Top of DATA FOR THE TASK
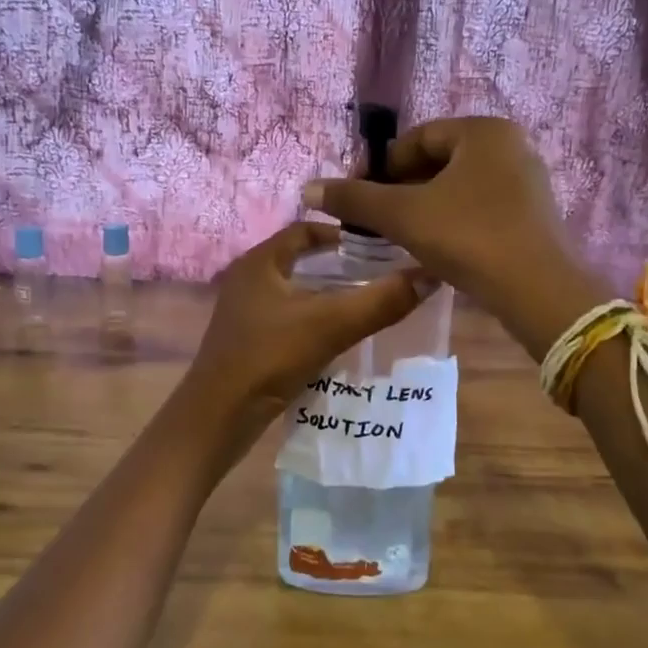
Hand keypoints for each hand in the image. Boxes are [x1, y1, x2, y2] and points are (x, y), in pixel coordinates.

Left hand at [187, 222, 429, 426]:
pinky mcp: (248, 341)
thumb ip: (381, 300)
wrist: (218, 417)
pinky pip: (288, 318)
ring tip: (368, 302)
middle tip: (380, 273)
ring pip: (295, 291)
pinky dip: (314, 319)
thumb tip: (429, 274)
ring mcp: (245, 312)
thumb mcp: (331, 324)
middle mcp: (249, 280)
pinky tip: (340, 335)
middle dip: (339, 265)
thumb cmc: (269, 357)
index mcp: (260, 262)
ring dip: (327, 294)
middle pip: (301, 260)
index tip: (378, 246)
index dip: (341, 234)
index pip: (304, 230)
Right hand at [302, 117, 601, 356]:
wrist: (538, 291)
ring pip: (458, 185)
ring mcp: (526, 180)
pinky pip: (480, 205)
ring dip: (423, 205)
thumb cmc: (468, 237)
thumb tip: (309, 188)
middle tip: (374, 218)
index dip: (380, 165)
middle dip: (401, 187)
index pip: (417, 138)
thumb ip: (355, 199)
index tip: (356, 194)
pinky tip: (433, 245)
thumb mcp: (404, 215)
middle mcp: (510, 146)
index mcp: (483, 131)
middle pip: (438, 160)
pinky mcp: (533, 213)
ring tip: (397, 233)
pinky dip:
Bottom of DATA FOR THE TASK
» WHAT IS NEEDED:
Take every line of the material that contains the word "thumb", and copy it.

» EXERCISE OUTPUT:
thumb ip: (381, 300)
thumb tip: (429, 274)
thumb mcp: (331, 324)
thumb cmc: (269, 357)
thumb cmc: (468, 237)
thumb tip: (309, 188)
thumb ip: (355, 199)
thumb mcp: (404, 215)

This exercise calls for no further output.